The dual encoder encodes documents and queries into fixed-dimensional vectors (such as 768 or 1536 dimensions) respectively, which inevitably leads to information loss. The rich semantics of the text is compressed into a low-dimensional vector, which cannot fully retain all the potential meanings of the original text.
The dual encoder creates embeddings before the user asks a query, so it knows nothing about the specific content of the query. This means it can only generate a generalized, average meaning, and cannot be optimized for specific queries. This static embedding method limits its performance when processing complex queries.
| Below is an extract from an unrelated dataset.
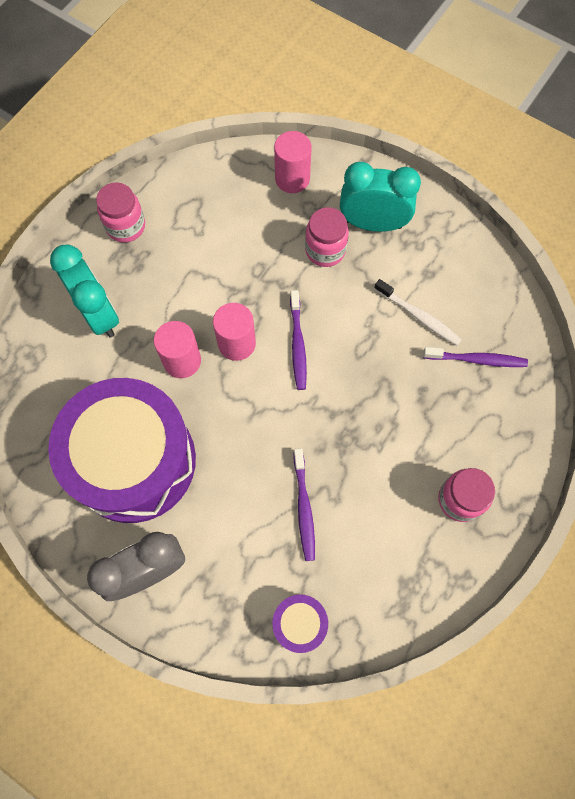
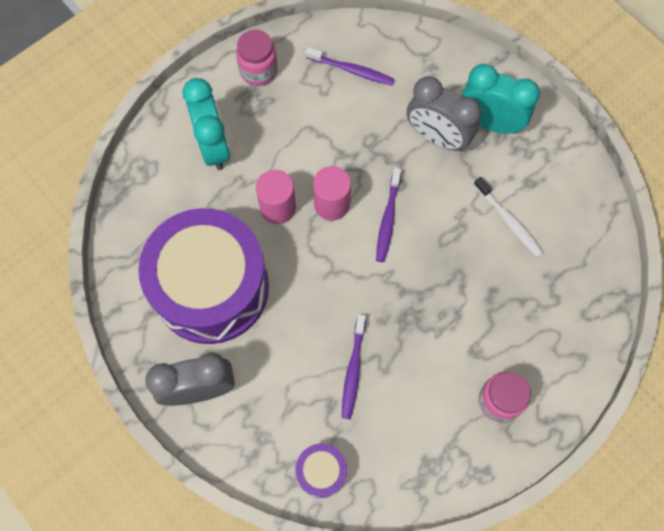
camera: 15 degrees right, 0 degrees up
pink cylinder [274,131,312,193] -> none
pink jar [305,207,349,267] -> grey clock [407,76,482,151]
purple toothbrush [423,347,528,367] -> purple toothbrush moved to [305,47,394,85]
The reranker (Cross-Encoder) can directly process the original text information in the large Transformer, avoiding the loss caused by information compression. It can directly analyze the original text of the query and document to ensure that all relevant information is fully considered.

However, although the reranker has higher accuracy, it also comes at the cost of requiring more time to generate similarity scores.

Therefore, in practical applications, we usually combine the advantages of both and adopt a two-stage retrieval strategy:

Phase 1: Use dual encoders to quickly retrieve a batch of candidate documents.
Phase 2: Use the reranker to rerank the candidate documents to ensure that the final returned documents are the most relevant.

This combination ensures the speed of retrieval and improves the accuracy of results. For example, when processing 40 million records, it may take more than 50 hours to return a query result if only the reranker is used; however, using dual encoders and vector search, the initial screening can be completed in less than 100 milliseconds. Subsequently, the reranker is used to fine-tune the small number of documents that have been screened, which not only improves efficiency but also ensures quality.